(Joint position lists)

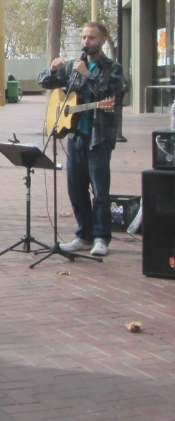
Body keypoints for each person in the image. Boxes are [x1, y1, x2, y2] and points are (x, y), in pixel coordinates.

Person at [37, 21, 126, 257]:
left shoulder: (112, 68)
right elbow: (43, 81)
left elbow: (111, 97)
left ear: (103, 41)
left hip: (98, 137)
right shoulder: (75, 65)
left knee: (100, 190)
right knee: (75, 189)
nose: (86, 42)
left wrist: (88, 77)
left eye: (92, 38)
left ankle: (101, 238)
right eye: (84, 37)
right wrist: (54, 70)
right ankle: (84, 235)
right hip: (75, 136)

## Problem details
Reproduce only those lines of the entries above that run from the line with "left knee: (100, 190)" to the final line.

## Answer
left knee: (100, 190)
right knee: (75, 189)
nose: (86, 42)
left wrist: (88, 77)
left eye: (92, 38)
left ankle: (101, 238)
right eye: (84, 37)
right wrist: (54, 70)
right ankle: (84, 235)
right hip: (75, 136)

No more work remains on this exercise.